The foundation introduced its initiative together with the World Zionist Organization and the Ministry of Diaspora Affairs.

Dolengiewicz said the foundation has been working on the roadmap for more than two years and stressed that one of its goals has always been strengthening the relationship between the American and Israeli Jewish communities.

The May 7 vote to form the committee was unanimous, and over the course of the summer such decisions as who gets recognized or the logistics of creating a database will be hashed out.

“By Sept. 1 we will have what will be a huge, unprecedented, historic step for the State of Israel with Jews around the world,” said Dolengiewicz. ”We are the Jewish people. Unfortunately antisemitism is rising around the world and we all agree this is a problem.”

She said the foundation believes the move will bolster the Diaspora’s relationship with Israel, letting those Jews know “Israel is the state of the Jewish people. We are there in good times and times of grief and mourning for Jews around the world. We have a shared destiny and a shared mutual respect, and we are responsible for one another. We hope the discussion that follows brings us together to fight the phenomena of antisemitism.”

Foundation Executive Director Shira Ruderman said in a prepared statement:

“This is a historic day for the Jewish people and the State of Israel. With this decision, the State of Israel has proved, without a shadow of a doubt, that it is the state of the Jewish people, and that only through our unity as a people and through the mutual guarantee between us can we guarantee our security and prosperity.”

The Anti-Defamation League’s annual report showed an uptick in antisemitism in the United States in 2022 to the highest levels since the ADL began tracking antisemitism in 1979, with New York leading the nation and New Jersey in third place.

It also noted that Jews are the most targeted religious group, Jewish institutions are vulnerable to attack, Jews are regularly targeted because of their actual or perceived support of Zionism and that antisemites have resorted to deadly violence against Jews.

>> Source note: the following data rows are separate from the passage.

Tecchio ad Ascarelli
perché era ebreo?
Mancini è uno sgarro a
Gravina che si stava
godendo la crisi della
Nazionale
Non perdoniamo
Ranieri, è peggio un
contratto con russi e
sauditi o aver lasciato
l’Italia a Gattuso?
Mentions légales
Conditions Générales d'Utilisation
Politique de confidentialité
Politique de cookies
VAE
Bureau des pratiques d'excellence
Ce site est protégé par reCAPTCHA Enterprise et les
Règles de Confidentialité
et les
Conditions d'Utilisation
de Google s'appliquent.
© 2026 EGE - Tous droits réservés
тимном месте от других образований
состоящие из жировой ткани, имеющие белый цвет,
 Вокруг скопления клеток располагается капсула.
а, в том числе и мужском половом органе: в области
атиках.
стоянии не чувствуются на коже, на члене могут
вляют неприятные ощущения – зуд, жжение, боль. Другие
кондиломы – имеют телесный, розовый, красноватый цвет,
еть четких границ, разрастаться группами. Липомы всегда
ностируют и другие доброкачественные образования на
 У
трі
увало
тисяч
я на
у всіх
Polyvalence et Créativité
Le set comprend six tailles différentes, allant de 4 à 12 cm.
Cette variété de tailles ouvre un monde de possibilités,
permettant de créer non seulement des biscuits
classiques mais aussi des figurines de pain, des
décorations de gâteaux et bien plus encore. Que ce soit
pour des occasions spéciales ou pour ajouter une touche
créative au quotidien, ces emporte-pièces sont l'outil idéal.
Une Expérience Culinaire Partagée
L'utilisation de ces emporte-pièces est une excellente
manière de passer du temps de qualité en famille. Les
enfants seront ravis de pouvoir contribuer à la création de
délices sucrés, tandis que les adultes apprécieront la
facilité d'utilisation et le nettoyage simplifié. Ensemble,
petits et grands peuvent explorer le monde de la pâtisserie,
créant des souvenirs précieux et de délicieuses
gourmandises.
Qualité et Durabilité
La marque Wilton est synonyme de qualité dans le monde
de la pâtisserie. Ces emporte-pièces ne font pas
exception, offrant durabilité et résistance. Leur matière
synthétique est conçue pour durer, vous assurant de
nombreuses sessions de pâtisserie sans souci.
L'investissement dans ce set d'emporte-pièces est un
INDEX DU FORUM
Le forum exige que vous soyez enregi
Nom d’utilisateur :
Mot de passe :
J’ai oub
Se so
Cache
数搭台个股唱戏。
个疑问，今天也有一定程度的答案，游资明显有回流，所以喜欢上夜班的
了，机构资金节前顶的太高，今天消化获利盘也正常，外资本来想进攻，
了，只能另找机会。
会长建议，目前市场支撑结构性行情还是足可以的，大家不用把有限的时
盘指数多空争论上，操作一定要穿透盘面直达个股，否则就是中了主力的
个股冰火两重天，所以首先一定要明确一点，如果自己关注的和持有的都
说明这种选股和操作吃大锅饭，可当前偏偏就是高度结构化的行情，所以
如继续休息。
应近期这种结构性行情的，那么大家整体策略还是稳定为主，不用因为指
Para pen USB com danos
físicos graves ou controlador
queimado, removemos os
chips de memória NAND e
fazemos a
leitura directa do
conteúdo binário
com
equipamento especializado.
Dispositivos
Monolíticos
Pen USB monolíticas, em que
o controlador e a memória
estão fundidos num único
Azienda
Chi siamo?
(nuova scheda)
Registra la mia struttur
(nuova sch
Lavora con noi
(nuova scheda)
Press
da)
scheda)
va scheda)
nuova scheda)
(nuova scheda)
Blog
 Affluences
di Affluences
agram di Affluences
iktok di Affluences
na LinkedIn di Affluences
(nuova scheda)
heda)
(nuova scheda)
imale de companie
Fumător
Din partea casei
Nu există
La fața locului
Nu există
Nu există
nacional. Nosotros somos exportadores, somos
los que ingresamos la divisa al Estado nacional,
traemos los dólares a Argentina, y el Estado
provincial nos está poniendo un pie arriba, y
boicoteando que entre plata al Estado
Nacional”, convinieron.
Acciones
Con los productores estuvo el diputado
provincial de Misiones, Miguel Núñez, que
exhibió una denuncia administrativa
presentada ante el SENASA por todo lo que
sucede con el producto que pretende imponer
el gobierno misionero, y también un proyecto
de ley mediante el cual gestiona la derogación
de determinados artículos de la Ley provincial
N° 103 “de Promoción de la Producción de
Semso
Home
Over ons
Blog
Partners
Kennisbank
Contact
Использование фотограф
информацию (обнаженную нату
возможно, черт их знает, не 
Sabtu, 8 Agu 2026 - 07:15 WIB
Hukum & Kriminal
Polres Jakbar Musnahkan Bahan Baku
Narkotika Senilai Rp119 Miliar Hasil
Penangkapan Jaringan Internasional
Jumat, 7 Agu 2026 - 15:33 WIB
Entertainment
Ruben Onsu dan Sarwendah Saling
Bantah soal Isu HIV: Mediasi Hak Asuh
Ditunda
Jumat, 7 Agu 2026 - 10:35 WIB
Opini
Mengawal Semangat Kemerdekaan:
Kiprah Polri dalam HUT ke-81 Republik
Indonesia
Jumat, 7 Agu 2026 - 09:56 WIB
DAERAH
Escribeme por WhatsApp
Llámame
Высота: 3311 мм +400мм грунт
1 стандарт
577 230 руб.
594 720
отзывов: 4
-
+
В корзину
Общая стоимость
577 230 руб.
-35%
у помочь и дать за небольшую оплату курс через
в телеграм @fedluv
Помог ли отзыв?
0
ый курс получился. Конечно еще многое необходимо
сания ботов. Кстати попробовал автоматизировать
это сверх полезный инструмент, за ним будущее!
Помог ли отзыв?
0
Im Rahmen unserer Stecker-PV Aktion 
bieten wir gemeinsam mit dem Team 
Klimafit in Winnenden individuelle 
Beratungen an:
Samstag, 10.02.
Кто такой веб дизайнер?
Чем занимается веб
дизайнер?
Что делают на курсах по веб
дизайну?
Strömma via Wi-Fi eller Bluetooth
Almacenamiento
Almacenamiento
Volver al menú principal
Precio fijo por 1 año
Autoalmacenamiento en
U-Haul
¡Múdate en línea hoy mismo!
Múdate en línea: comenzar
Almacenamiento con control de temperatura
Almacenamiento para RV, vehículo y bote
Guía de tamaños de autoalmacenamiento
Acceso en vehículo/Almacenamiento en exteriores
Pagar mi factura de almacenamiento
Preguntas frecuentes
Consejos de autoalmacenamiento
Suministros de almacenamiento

Since 2016 deadly antisemitic attacks have taken place in El Paso, Texas; Pittsburgh and Poway, and in Orange County, California.

Locally, in December 2019 five people were injured, including one who later died of his injuries, when Grafton Thomas attacked a Hanukkah party at the home of a rabbi in Monsey. That same month in Jersey City, two members of an antisemitic offshoot of the Black Hebrew Israelites took the life of Jersey City Detective Joseph Seals, who encountered them in the city’s Bayview Cemetery. They then drove to the JC Kosher Supermarket, where they killed Mindel Ferencz, who ran the market with her husband; Moshe Deutsch, a rabbinical student who lived in Brooklyn, and an Ecuadorian immigrant employee, Miguel Douglas Rodriguez. The perpetrators were also shot and killed.


Debra Rubin is a staff writer with The Jewish Link.